## [EXTRACTED TEXT]
========

I should probably add some tests now. They would have to use hex
escapes, since the character encoding/decoding functionality is not
ready. That's not a problem, but, it doesn't look as cool as using
actual non-latin glyphs in the tests.
>
> > + else if (c == '\b')
> > + {
> > + SCM_DECCOL (port);
> > + }
>
> Style! ;-)
OK. The SCM_DECCOL et al macros are missing enclosing do/while
statements, making them conflict with the if statement, so do/while
statements will have to be added.
>
> > +SCM_API void scm_charprint (scm_t_uint32 c, SCM port);
>
> This ought to be internal, no?
Could be. A couple of the types are given their own print functions:
scm_intprint and an scm_uintprint. Most types don't have their own
print functions. Are int and uint given special treatment because of
their radix term?
>
> > #define STRINGBUF_F_SHARED 0x100
> > #define STRINGBUF_F_INLINE 0x200
> > +#define STRINGBUF_F_WIDE 0x400
>
> Although other flags miss this, can you add a comment to the right
> saying that this means UCS-4 encoding?
OK.
>
> > +#if SCM_DEBUG
> > + if (len < 1000)
> > + lenhist[len]++;
> > + else
> > + lenhist[1000]++;
> > +#endif
>
> I would use "#ifdef SCM_STRING_LENGTH_HISTOGRAM" for that. Conversely,
> I'd make `%string-dump' and `%symbol-dump' always available (with
> docstring and possibly manual entry).
I like that idea.

========

## [DATASET]
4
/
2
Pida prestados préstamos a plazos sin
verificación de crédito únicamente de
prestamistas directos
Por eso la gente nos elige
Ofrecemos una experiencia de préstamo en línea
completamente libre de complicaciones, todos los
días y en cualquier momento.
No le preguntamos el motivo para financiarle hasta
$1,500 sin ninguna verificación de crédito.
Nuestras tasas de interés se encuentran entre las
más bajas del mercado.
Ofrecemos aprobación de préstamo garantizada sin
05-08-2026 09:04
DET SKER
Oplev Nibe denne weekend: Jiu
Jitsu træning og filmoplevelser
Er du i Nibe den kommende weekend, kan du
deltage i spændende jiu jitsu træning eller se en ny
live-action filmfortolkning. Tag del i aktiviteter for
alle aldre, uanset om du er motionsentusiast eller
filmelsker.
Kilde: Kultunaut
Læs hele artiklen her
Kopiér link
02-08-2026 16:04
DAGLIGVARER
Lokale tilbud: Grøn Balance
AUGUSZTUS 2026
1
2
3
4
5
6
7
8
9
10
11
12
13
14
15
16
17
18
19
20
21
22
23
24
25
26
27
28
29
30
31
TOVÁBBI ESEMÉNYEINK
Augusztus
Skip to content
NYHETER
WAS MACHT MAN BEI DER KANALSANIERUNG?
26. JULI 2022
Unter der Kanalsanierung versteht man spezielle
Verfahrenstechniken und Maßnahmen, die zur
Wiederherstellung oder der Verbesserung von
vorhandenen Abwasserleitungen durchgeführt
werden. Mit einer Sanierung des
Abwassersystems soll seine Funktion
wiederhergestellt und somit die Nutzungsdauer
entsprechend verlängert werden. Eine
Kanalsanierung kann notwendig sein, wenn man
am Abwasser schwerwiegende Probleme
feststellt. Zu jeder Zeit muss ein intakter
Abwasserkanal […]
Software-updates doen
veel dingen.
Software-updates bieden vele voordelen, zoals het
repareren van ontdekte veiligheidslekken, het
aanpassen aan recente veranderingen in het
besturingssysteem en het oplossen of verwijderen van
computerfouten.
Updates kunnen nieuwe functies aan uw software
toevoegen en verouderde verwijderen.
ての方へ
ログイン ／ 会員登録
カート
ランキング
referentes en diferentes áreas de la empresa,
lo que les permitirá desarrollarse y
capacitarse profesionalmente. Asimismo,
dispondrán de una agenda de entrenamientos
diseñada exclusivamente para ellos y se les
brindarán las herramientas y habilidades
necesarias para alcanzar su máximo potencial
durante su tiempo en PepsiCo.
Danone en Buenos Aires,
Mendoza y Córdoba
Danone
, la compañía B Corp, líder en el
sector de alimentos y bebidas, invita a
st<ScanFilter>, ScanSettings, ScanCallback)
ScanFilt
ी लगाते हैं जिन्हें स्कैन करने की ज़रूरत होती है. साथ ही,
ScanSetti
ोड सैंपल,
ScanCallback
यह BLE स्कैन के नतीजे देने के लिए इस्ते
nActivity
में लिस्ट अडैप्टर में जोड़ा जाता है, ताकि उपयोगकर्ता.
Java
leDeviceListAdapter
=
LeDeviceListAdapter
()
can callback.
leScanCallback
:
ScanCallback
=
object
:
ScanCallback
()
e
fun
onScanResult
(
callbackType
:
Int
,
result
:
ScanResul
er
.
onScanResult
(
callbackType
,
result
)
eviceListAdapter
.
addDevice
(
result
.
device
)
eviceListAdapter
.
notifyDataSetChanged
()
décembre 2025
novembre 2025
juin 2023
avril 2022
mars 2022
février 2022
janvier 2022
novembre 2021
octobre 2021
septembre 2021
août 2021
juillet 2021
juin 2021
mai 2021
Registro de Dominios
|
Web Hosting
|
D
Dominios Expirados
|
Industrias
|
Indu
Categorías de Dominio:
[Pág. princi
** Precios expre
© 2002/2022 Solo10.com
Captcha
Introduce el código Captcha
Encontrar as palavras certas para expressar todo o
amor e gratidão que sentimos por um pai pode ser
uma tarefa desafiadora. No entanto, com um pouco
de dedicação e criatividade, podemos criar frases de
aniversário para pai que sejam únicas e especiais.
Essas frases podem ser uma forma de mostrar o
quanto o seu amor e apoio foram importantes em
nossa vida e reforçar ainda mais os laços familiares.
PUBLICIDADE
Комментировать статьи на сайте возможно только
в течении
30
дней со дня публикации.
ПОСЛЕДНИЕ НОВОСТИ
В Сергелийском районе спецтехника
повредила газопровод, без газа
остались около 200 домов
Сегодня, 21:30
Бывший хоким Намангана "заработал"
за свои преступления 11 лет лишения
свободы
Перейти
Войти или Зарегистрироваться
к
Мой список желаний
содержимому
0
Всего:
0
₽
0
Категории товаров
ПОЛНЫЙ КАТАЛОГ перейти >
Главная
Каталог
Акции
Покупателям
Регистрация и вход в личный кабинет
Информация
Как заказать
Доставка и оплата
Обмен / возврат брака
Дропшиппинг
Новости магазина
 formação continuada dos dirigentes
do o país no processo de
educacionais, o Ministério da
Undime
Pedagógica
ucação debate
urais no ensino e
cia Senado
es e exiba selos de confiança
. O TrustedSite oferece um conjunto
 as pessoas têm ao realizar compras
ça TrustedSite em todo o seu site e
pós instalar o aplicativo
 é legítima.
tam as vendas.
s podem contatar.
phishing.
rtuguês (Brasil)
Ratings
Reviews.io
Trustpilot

========

## [WORK TO BE COMPLETED]
Answer these questions from the code review excerpt.
(a) According to the excerpt, why would the new tests have to use hex escapes?
(b) What should the comment next to STRINGBUF_F_WIDE say?
(c) Which preprocessor directive is proposed for the lenhist code?

## [REPLY]
(a) The character encoding/decoding functionality is not ready.
(b) That the flag means UCS-4 encoding.
(c) "#ifdef SCM_STRING_LENGTH_HISTOGRAM"